For a brief period in the 1990s when DC were in the process of discarding their past wholesale, Connor Hawke was Green Arrow. When common sense prevailed and Oliver Queen returned, Connor was left hanging, redundant as Green Arrow, yet barely marketable under his own name. Dragon’s Blood changed nothing.

Much of Chuck Dixon’s opening content will mean little to anyone who’s not followed Connor’s career. It comes across that he’s in a monastery sulking because he’s only the world’s second best archer, his father Green Arrow being the best. Accompanied by mercenary fighter Eddie Fyers, he cheers up when invited to participate in an archery tournament organised by a Chinese corporation to commemorate an ancient legend of a dragon being killed. We see the other contestants also being invited,  the most prominent among them being Shado, whom he resents for what he considers  her malign influence on his father. It never convinces, even discounting what later occurs.

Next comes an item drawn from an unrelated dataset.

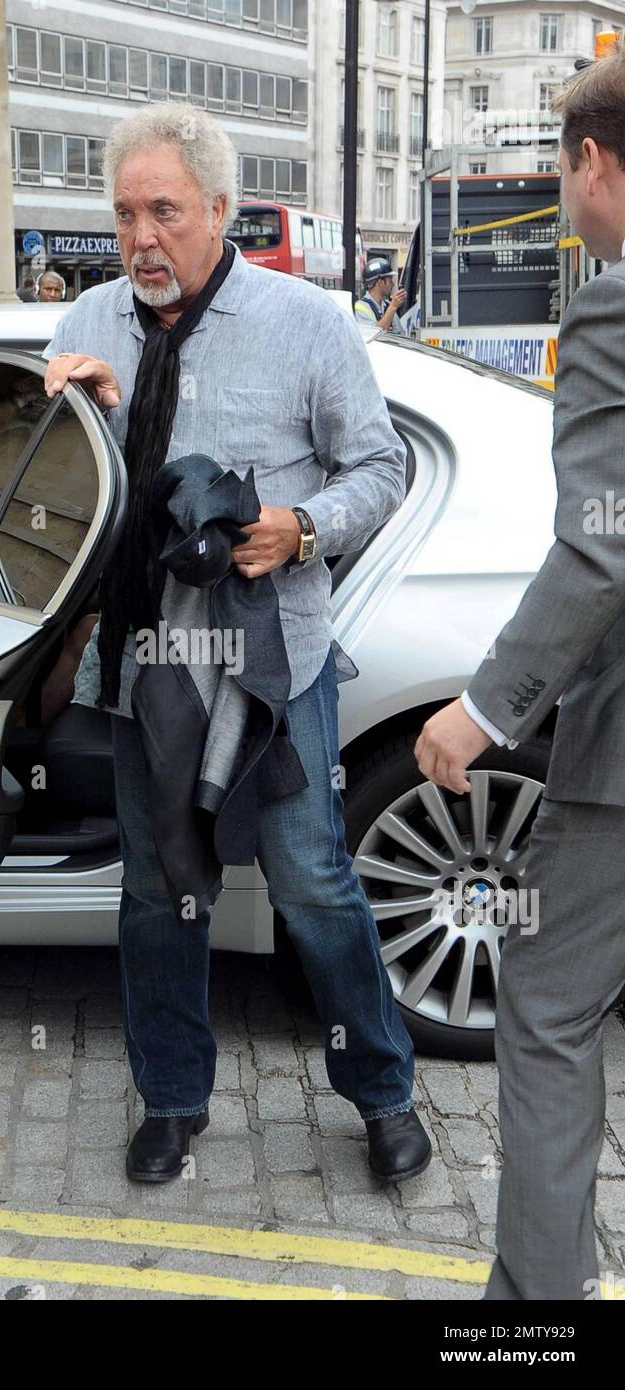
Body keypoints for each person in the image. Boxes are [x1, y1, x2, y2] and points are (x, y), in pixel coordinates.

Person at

For what’s supposed to be a bunch of characters who’re extraordinarily skilled with a bow and arrow rather than superheroes, there’s a real issue with credibility throughout. Not only can Connor shoot a mean arrow, he can catch one by the stem mid-flight and throw it with enough force and accuracy to piece someone’s hand. Derec Donovan’s art feeds into this. It’s presumed he’s researched his arrow propelling methods, but archers holding their bows too high to look along the arrow to sight it is very odd to the uninitiated, and surely required some explanation. Otherwise Donovan’s up to the task of an action-oriented strip, varying his layouts, and he deserves some credit for ensuring Connor looks half-Korean throughout, a genealogy that often escaped previous artists who handled the character.

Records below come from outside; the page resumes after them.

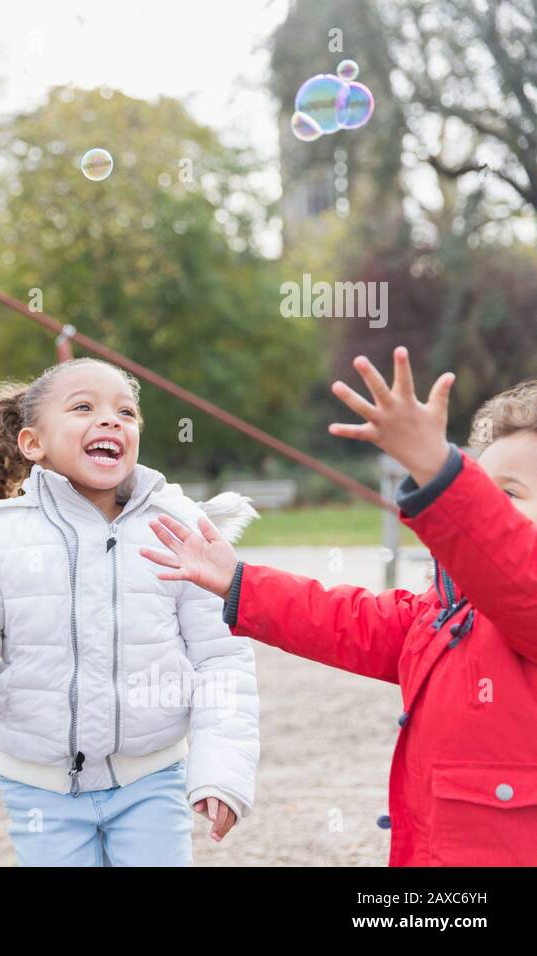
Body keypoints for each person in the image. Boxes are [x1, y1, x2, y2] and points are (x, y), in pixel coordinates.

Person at [141, 348, 537, 866]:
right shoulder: (446, 611)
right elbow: (344, 620)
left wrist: (439, 472)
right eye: (480, 489)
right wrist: (239, 582)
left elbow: (507, 560)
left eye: (507, 493)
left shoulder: (522, 606)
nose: (486, 504)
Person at [0, 357, 260, 866]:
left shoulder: (180, 528)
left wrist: (222, 770)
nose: (111, 420)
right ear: (34, 444)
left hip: (153, 777)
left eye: (126, 412)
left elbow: (221, 658)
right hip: (40, 790)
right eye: (83, 407)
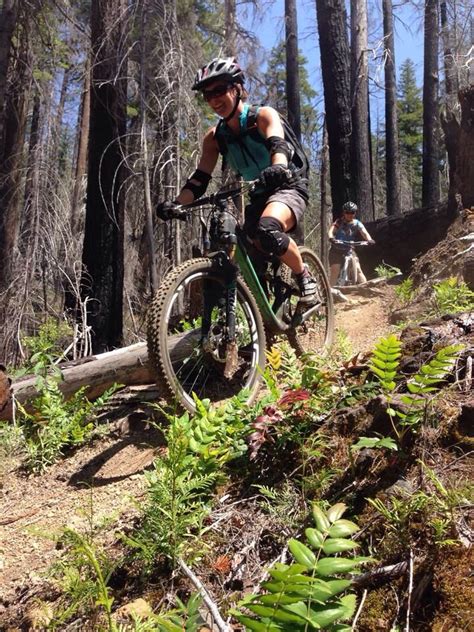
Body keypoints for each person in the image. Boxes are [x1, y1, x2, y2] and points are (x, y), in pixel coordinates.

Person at [156, 57, 317, 306]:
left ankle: (303, 274)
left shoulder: (262, 116)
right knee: (249, 251)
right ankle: (263, 318)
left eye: (219, 90)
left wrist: (278, 166)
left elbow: (278, 144)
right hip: (259, 190)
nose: (213, 100)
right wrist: (176, 203)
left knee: (267, 229)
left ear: (238, 88)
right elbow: (200, 179)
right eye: (207, 95)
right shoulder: (214, 137)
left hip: (287, 184)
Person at [328, 201, 375, 286]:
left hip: (349, 249)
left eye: (352, 212)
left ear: (355, 213)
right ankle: (330, 293)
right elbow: (331, 231)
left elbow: (364, 232)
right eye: (347, 212)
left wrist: (369, 239)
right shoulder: (339, 222)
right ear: (344, 213)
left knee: (358, 269)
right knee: (335, 270)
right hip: (336, 250)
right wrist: (331, 238)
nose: (350, 215)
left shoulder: (357, 223)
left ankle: (366, 289)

Qualms about consistency being sacrificed for spectacle apart, when it comes to the action elements of the plot Dixon’s good, setting up mystery and visual thrills, but his characterisation is exceptionally unconvincing. There’s never a point when Connor has any credible and consistent depth, his moods being whatever the plot requires. Part of the purpose  is to chart Connor’s growth from the starting point into what he must become, yet that fails as Dixon renders him in caricature to begin with. It applies to several other cast members also. We’re meant to snigger along with Fyers, who comes across as sleazy, with his comic lines missing the mark. Beyond that there are some bizarre logical extrapolations. When another character is attacked as they talk to the whiny Connor it’s apparently down to death surrounding him.

Anyone wanting their graphic novel action thrills featuring a bow and arrow should take a look at the better Green Arrow and Hawkeye trades instead.